_Work item_
Print the data again, exactly.

[Dataset entries]
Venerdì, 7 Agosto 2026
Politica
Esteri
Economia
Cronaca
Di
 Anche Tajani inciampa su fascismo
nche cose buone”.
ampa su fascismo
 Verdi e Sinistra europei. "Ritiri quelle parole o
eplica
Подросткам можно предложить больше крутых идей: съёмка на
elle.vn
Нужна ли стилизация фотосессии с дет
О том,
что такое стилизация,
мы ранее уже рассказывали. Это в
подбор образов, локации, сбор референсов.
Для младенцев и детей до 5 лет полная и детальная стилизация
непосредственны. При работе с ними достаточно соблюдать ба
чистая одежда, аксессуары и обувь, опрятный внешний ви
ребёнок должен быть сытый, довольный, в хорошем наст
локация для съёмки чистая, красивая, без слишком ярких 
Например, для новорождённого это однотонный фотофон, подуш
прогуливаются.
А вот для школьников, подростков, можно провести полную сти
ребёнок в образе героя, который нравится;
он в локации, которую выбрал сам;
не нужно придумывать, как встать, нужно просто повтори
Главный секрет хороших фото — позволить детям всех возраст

_Output for this exercise_
Venerdì, 7 Agosto 2026
Politica
Esteri
Economia
Cronaca
Di
 Anche Tajani inciampa su fascismo
nche cose buone”.
ampa su fascismo
 Verdi e Sinistra europei. "Ritiri quelle parole o
eplica
Подросткам можно предложить больше крутых идей: съёмка на
elle.vn
Нужна ли стилизация фотосессии с дет
О том,
что такое стилизация,
мы ранее уже рассказывали. Это в
подбор образов, локации, сбор референсов.
Для младенцев и детей до 5 лет полная и детальная стилизация
непосредственны. При работе с ними достаточно соблюдать ба
чистая одежда, аксессуары и обувь, опрятный внешний ви
ребёнок должен быть сытый, довольный, в хорошем наст
локация для съёмки чистая, красивая, без слишком ярких 
Например, для новорождённого это однотонный фотофон, подуш
прогуливаются.
А вот для школьников, подростков, можно провести полную сти
ребёнок в образе героя, который нравится;
он в локации, которую выбрал сам;
не нужно придумывать, как встать, нужно просто повтори
Главный секрет хороших фото — позволить детям всех возраст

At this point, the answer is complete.